* **WORK INSTRUCTIONS**: Reproduce the tablesaw forum thread word for word from "## unbob (Mar" to "(May 7, 2014)".

* **EXCERPTED PASSAGE**:
# Wards Powr Kraft 12" tablesaw. What's it worth?



## watermark (Jan 29, 2013)

I have a chance to pick up a 12" Wards Powr Kraft tablesaw. I have done a little searching online and haven't found much. From what I can tell it's from mid to late 40s and was made by Mooradian Manufacturing Co. Similar to this saw on page 3.

The saw is really clean and in good shape but other than an upgraded motor (5HP 230v Leeson) the rest is stock including the 3/4" arbor which will be a headache when replacing blades.

Model 74-TMA-2277

This would be my first tablesaw and is definitely a beast. The person I would be buying it from is a good friend who is at an age he needs to retire from the shop. He got it for nothing and has put $250 or so into it with the new motor and blade.

I want to give him a fair price for it but don't have much more than $350 to spend on a saw right now and would have to wait a while to invest in a fence upgrade for it. I told him I would have the $350 when I sell a coffee table I just need to finish and that's what I could offer but would look online for a fair price and if I was too low I would help sell it for what it's worth.

Is it worth picking up and if so what would you pay for it?


----------



## crank49 (Apr 7, 2010)

I didn't see a 12" saw in that brochure. Just 6" up to 10".
It's a right tilt from the images I do see.
The 3/4" arbor would be a problem for me.
But, if I had a place to put it, I'd love to have a vintage machine like that for $350.

OOPS, I stand corrected. They didn't show a picture of the 12" but it is in fact offered.
Notice the table is aluminum instead of cast iron.


----------



## unbob (Mar 10, 2013)

My 12" saw uses a 1" hole blade as standard. You can use a bushing on the 3/4" arbor for 1" blades.
Just for general cutting, the 12" Frued general purpose blade for the sliding saws works good at low cost.
Dado blades, will cost more, or a saw service can bore a standard stack to fit.


----------



## rwe2156 (May 7, 2014)

From what I can see and what you've said, you'll have another $500 invested in a fence and rails, if you go Biesmeyer (what else is there?) right? Also, there is no big advantage in a 12" saw. You will have less cutting power than a 10" blade at the same HP. Also 12" blades are considerably more expensive.

With upwards of a $900 invested, the expense of the blades, and an aluminum table, I just don't think it adds up.

My recommendation is to pass unless you think you can make the fence work. (The fence doesn't look that bad in the picture. Is it not usable?) At the very most, if you really like the saw and it definitely needs a fence, I would not invest in a fence system unless you can get the saw for basically nothing. But even then, you'll have $4-500 invested and the aggravation of installing it.

For comparison, Grizzly has a 10" hybrid saw for $775 delivered.
Hope it works out.


----------



## alittleoff (Nov 27, 2014)

Looks like that aluminum top is thick enough. If I read it correctly it said a little over 4 inches Thick.
gerald


----------



## dhazelton (Feb 11, 2012)

If it's worth $350 to you AND him - buy it. If it's worth more to your friend let him sell it on his own while you continue your search. I would think $350 could get you an older Unisaw that needs a little love. You don't need to spend $500 on a new fence, lots of used stuff out there.

* **SUPPLIED INFORMATION**:

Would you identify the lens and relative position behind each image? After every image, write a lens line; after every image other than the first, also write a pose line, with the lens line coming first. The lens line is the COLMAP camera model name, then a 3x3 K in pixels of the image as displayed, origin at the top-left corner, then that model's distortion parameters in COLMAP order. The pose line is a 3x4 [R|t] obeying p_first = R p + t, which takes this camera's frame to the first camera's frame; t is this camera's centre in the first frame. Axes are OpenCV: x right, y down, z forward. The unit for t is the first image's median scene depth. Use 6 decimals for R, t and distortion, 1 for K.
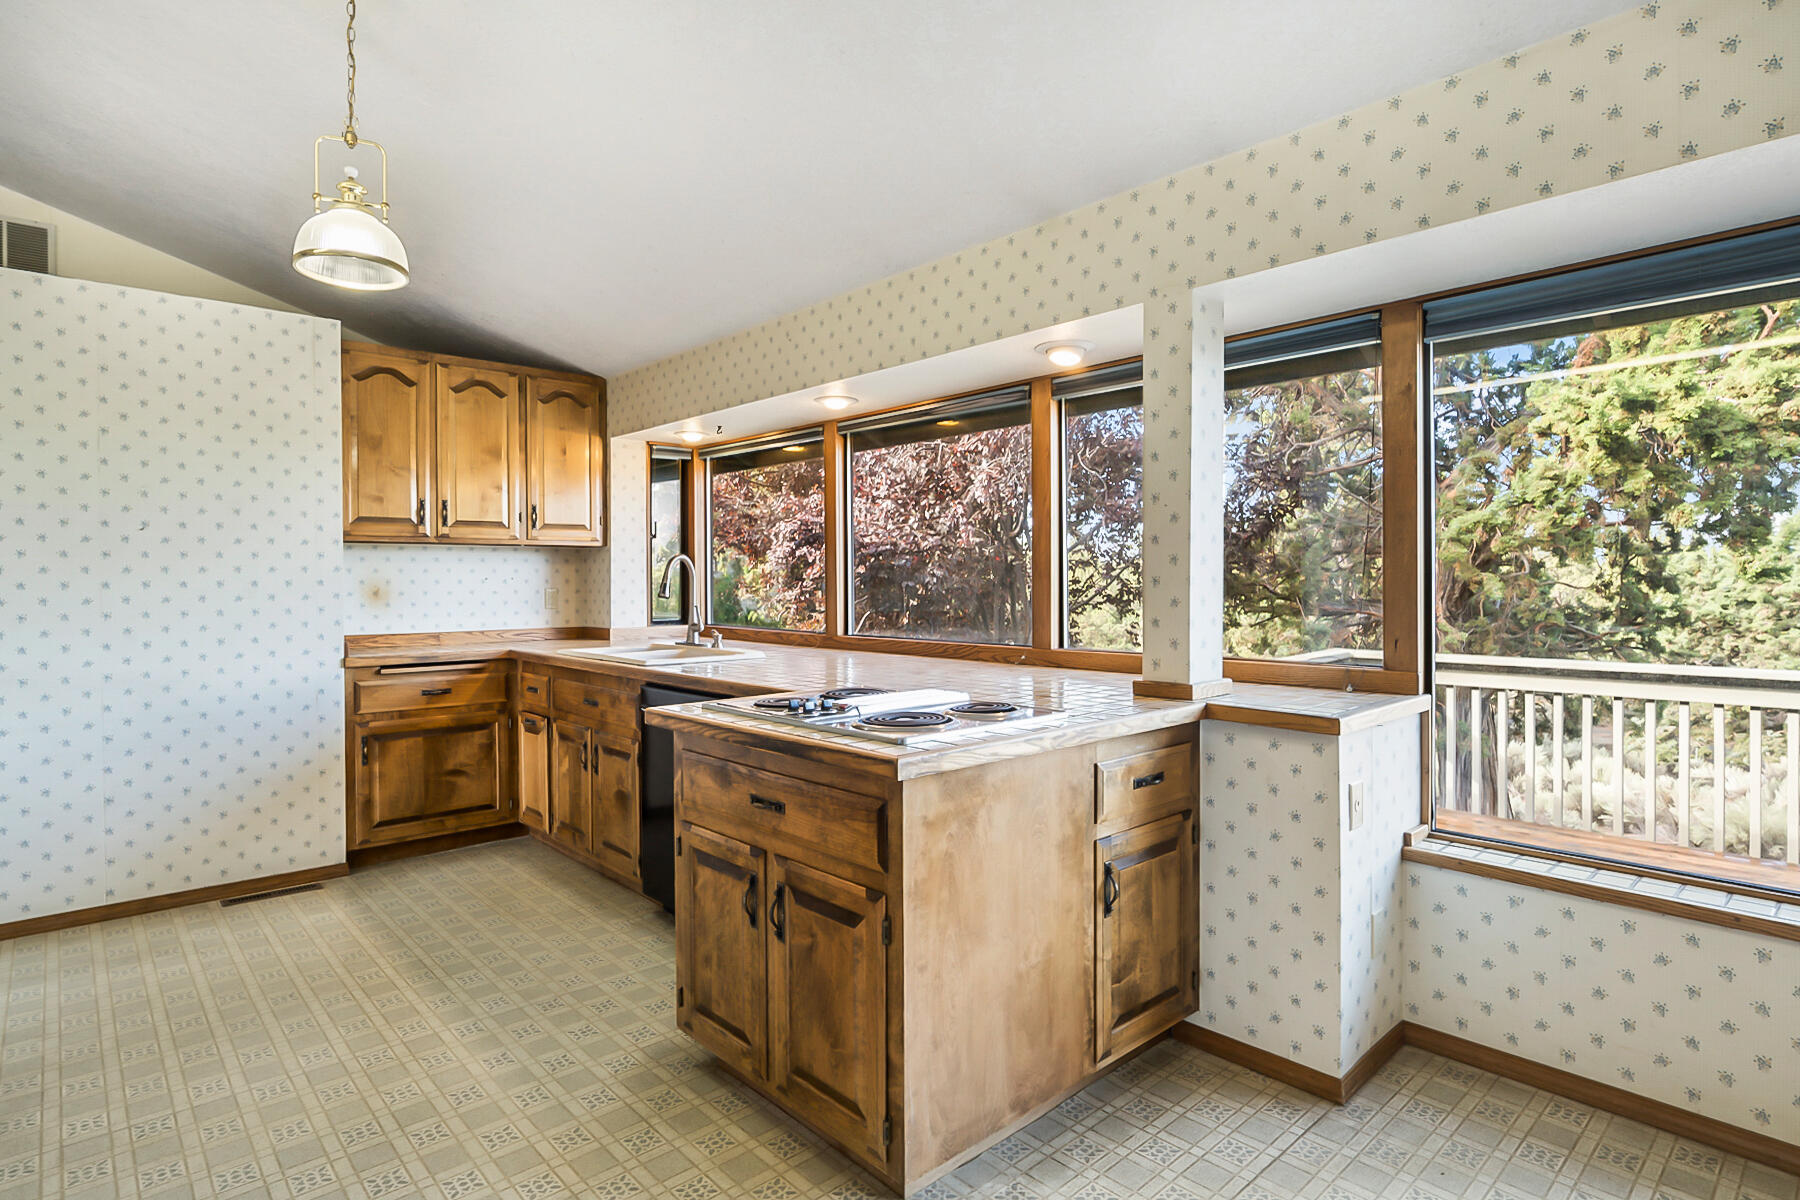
lens RADIAL K [[933.9, 0, 900.1], [0, 933.9, 593.6], [0, 0, 1]] dist [-0.019633, 0.004787]
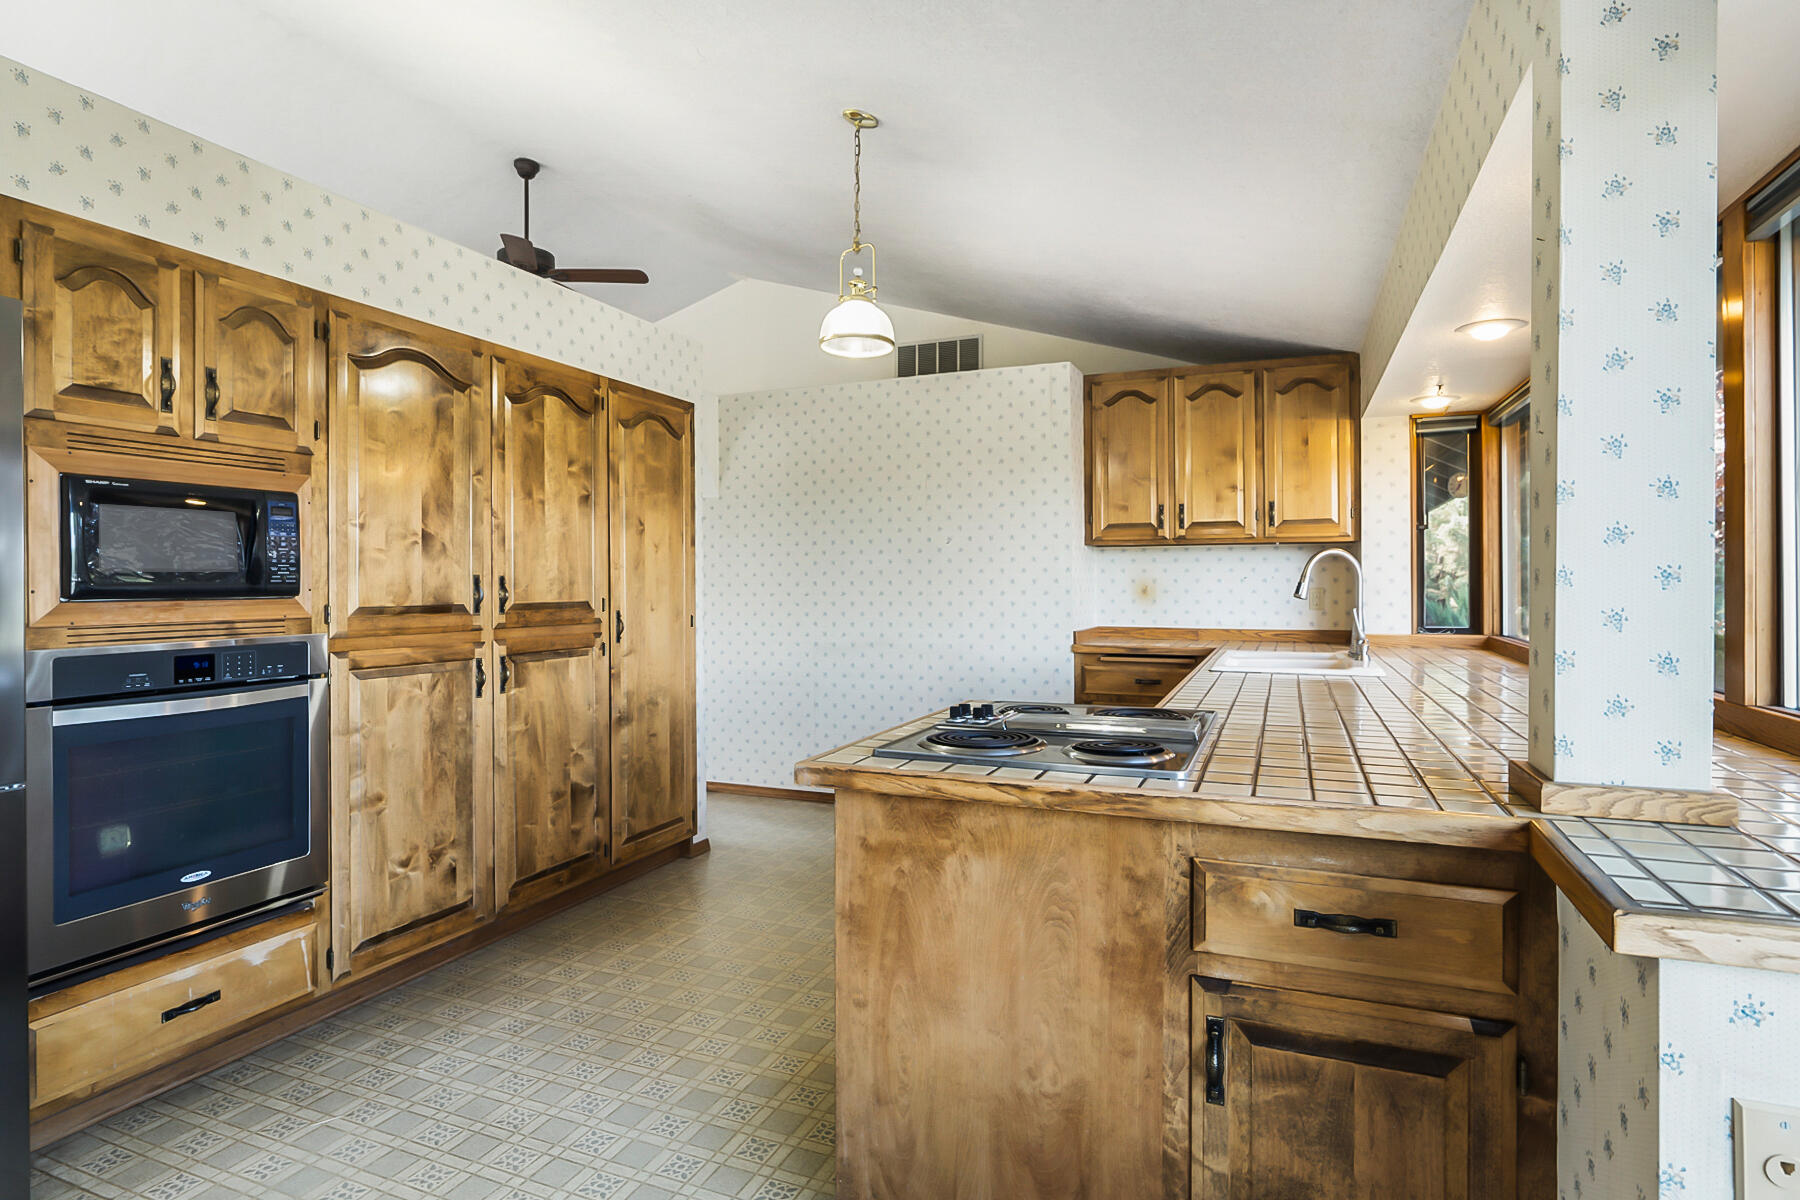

* **EXERCISE OUTPUT**:
## unbob (Mar 10, 2013)

My 12" saw uses a 1" hole blade as standard. You can use a bushing on the 3/4" arbor for 1" blades.
Just for general cutting, the 12" Frued general purpose blade for the sliding saws works good at low cost.
Dado blades, will cost more, or a saw service can bore a standard stack to fit.


----------



## rwe2156 (May 7, 2014)